= Kandyan law =

Customary law applicable to Srilankan Buddhists in the Kingdom of Kandy

Kandyan law is the customary law that originated in the Kingdom of Kandy, which is applicable to Sri Lankans who are Buddhist and from the former provinces of the Kandyan Kingdom before the 1815 Kandyan Convention. It is one of three customary laws which are still in use in Sri Lanka. The other two customary laws are the Thesavalamai and the Muslim law. At present, Kandyan law governs aspects of marriage, adoption, transfer of property, and inheritance, as codified in 1938 in the Kandyan Law Declaration and Amendment Ordinance.

==Jurisdiction==
Areas where Kandyan law is applied;
- Central Province
- North Central Province
- Uva Province
- Sabaragamuwa Province
- Chinnachchedkulam East and West and Kilakkumoolai South of Vavuniya District in the Northern Province
- Kurunegala District and Demala Hathpattu of Puttalam District in the North Western Province

==Marriage==
Traditionally Kandyan law recognizes two types of marriage;
- Binna marriage - A marriage in which the husband joins the wife's family, where the wife may inherit her family property in equal or more portion. The husband does not inherit his wife's estate which transfers to their children on her death. The husband however may administrate her holdings and has life interest on her estate.
- Diga marriage - A marriage in which the wife joins the husband's family, where the wife may not claim inheritance on a share of her family property. Her dowry is incorporated into the wealth of the husband's family.

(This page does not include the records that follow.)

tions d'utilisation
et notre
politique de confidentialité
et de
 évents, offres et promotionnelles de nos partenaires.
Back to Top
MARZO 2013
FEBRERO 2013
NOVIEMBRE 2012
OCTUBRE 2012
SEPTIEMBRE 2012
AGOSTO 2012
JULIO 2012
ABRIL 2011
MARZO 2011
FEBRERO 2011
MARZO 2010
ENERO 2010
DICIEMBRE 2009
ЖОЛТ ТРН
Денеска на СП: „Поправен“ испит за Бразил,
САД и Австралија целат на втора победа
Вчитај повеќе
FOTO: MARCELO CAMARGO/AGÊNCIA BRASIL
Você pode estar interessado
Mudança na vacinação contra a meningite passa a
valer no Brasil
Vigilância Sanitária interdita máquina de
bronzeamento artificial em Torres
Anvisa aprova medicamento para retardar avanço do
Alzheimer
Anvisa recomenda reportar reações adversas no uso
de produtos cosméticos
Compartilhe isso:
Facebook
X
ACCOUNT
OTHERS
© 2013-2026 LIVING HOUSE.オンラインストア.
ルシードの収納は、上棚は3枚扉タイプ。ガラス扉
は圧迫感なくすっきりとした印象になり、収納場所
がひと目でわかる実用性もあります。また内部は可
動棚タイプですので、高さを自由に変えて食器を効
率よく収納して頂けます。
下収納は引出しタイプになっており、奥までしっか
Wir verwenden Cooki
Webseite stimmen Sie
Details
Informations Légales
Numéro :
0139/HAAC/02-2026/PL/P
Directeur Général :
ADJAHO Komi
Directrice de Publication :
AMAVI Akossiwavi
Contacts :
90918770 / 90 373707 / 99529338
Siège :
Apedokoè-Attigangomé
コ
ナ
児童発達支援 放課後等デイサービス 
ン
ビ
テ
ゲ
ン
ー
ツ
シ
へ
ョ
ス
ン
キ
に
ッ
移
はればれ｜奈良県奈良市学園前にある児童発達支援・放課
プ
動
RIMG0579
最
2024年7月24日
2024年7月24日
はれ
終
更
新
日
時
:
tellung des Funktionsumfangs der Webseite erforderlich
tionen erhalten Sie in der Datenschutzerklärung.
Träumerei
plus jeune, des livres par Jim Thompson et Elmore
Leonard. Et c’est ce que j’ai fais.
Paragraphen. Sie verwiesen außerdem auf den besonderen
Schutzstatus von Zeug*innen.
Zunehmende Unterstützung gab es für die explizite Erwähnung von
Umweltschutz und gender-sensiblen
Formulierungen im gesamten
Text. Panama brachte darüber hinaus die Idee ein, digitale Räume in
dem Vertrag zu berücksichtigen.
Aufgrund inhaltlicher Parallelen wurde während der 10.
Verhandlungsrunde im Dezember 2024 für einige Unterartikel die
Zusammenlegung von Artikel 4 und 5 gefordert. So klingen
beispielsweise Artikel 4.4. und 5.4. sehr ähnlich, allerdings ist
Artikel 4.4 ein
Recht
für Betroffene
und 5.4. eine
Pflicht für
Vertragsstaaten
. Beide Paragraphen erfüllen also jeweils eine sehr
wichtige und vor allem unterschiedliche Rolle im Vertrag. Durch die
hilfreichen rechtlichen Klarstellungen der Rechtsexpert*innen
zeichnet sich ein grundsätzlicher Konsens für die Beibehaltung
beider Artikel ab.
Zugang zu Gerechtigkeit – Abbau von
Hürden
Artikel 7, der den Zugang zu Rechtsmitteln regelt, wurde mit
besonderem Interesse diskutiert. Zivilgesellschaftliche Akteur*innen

=== Kandyan Marriage and Divorce Act ===
The Kandyan Marriage and Divorce Act, is the current legal framework which governs Kandyan weddings. It recognizes both Binna and Diga marriages registered under this Act or the Marriage Registration Ordinance. Marriages that are not solemnized or registered are not subjected. The act gives provisions for divorce.

===Polygyny===

Kandyan law, traditionally provided for polygamy. Kandyan kings had multiple queens and concubines, maintaining a large harem which consisted of the royal concubines known as Randoli and the commoner concubines known as the Yakadadoli.

===Polyandry===
Polyandry, was practiced in Sri Lanka until it was last banned by the British in 1859 in Kandyan provinces. The practice known as eka-ge-kema meaning eating in one house, provided for a wife to have several husbands from the same family. In most cases these husbands would be brothers. The practice predates the Kandyan era and was even common among Royalty as King Vijayabahu VII of Kotte had cohabited his first wife Anula Kahatuda with his brother Sri Rajasinghe.

== Inheritance ==
Kandyan law defines immovable property as either Paraveni meaning ancestral property and acquired property in the case of inheritance from a deceased estate. The law defines the different levels rights of the deceased siblings, spouses and children, both legitimate or illegitimate to these two types of property. As well as the rights of daughters to their deceased father's and mother's property based on the type of marriage (Binna or Diga) they have contracted into. The spouse of a deceased has rights to jewelry and paraphernalia used by her and bought for her by the deceased. In a landmark case in September 2021, the Supreme Court of Sri Lanka ruled that a Diga married daughter has no claim to the fathers property following his death.